October 1, 2011
The way we produce the magazine has changed radically over the past 25 years.
If, by chance, you breezed past our cover and landed on this page, go back now for a special treat. Point your smartphone at that large and mysterious-looking graphic image to see a beautiful animation of a green metropolis.
As you experience the Metropolis cover coming to life, starting with a few shimmering pixels and ending with a bird’s eye view of a great and dynamic city, you’ll be traveling from the physical world of the printed page to the immersive experience that quick-response (QR) codes can reveal.
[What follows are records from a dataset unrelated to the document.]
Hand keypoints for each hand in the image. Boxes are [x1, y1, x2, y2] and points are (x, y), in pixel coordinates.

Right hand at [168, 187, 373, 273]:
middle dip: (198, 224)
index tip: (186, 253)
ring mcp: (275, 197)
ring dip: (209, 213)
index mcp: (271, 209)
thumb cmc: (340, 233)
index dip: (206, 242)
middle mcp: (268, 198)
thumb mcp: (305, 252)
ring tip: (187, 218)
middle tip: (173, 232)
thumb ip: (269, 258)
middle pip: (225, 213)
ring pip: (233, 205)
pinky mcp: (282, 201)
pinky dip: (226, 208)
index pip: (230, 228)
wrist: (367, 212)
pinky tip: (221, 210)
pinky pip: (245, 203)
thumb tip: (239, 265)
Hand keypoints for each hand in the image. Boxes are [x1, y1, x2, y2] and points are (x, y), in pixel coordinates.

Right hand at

These small black-and-white squares, reminiscent of needlepoint embroidery patterns, are popping up everywhere. You see them on advertisements, posters, books, even on delivery trucks. They’re most frequently used to market products. Many direct smartphone users to Web sites, providing information that’s much too general and requires some navigation. The code truly lives up to its promise when it’s a portal to specific information—often told via videos or animations—about the item advertised. A magazine ad for a chair, for instance, may link to a short film on its design features, material performance, sustainability, and delivery timetable—things that an architect or interior designer needs to know, now.
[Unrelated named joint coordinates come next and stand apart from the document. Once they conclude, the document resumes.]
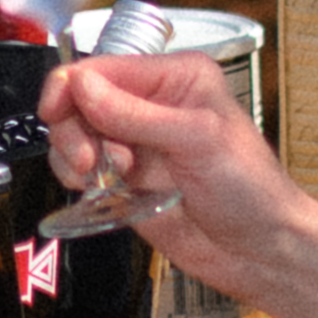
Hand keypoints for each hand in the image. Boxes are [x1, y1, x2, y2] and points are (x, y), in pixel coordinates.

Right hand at [36, 43, 316, 317]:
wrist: (261, 249)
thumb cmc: (252, 189)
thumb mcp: (197, 140)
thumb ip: (136, 114)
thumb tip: (83, 86)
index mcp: (175, 78)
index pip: (103, 67)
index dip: (71, 87)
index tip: (57, 111)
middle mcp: (152, 105)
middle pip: (80, 100)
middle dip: (73, 129)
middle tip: (87, 160)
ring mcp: (137, 145)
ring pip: (75, 136)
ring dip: (75, 156)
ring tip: (102, 177)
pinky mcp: (125, 181)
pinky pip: (82, 171)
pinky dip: (79, 180)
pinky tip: (101, 191)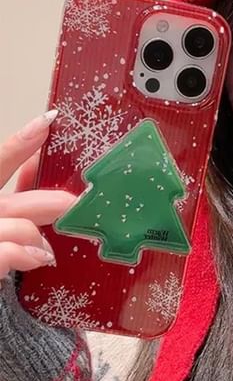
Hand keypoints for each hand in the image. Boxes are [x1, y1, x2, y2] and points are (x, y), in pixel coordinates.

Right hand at [0, 110, 75, 278]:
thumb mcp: (8, 223)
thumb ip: (26, 210)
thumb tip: (61, 200)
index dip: (20, 143)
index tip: (48, 122)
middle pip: (12, 198)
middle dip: (50, 202)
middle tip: (77, 205)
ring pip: (15, 225)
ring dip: (35, 236)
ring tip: (46, 252)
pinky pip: (6, 251)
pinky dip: (23, 253)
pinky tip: (37, 258)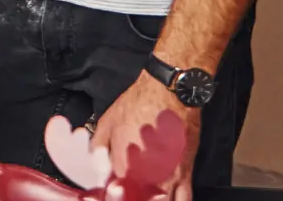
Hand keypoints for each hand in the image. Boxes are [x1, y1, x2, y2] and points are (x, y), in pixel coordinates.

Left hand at [91, 72, 200, 200]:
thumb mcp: (107, 123)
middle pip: (140, 200)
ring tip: (147, 195)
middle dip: (134, 197)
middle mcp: (149, 178)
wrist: (169, 91)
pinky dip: (174, 199)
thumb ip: (98, 149)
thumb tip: (94, 166)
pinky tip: (166, 195)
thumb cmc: (138, 104)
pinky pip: (184, 198)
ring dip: (154, 199)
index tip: (112, 190)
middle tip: (129, 191)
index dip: (114, 194)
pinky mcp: (187, 174)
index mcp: (125, 168)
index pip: (115, 195)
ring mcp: (170, 178)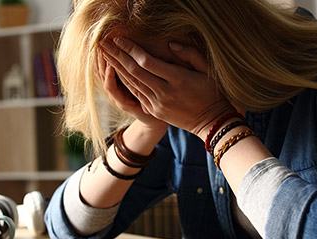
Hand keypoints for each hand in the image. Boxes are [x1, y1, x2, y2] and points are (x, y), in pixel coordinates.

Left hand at [100, 37, 235, 139]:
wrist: (212, 122)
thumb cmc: (213, 92)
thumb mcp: (208, 69)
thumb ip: (191, 54)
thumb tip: (171, 44)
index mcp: (178, 79)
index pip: (147, 62)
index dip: (131, 49)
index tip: (119, 38)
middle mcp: (165, 92)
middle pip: (134, 72)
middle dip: (117, 56)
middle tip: (103, 43)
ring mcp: (158, 104)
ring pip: (132, 83)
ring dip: (116, 68)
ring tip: (104, 54)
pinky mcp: (155, 111)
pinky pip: (136, 94)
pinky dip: (124, 82)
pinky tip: (116, 72)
As I watch our animated cover, I’m reminded of our first foray into using graphic design software. Here’s how we described the making of our April 1986 cover, which featured the story “Easel of the Eighties: It’s not Trick Photography, It’s Computer Graphics”: “All images were flat art. The pictures were input onto a laser scanner on a computer hard disc and later brought up on a Hell Chromacon video screen. This allowed for a collaboration between the technician and the designer [Helene Silverman was our design director then], who experimented with various options before finalizing the desired effect, such as the background, made of enlarged pixels. The cover was produced by EMR Systems Communication,” since we didn’t have the necessary computing power at the time. That first venture into pixelation led to 25 years of technological progress that has changed the way we produce the magazine and how we make use of evolving tools for information sharing, as well as the way we live our lives.
Today, as we speculate on the evolution of portals that connect the physical world with the electronic realm, we know one thing: they may become something entirely different than what we have now. But for the time being, we’ll be watching how the QR code helps us access highly specific, useful information in a less paper-intensive way. In this mixed-media world where brochures, catalogs, and junk mail can migrate online, there are signs that the highly-visual and content-driven magazine, with its time-honored mix of editorial and advertising, may grow in importance. After all, great magazines have always been indispensable portals to information; now, for the first time, they can also connect their readers to lively animations and films.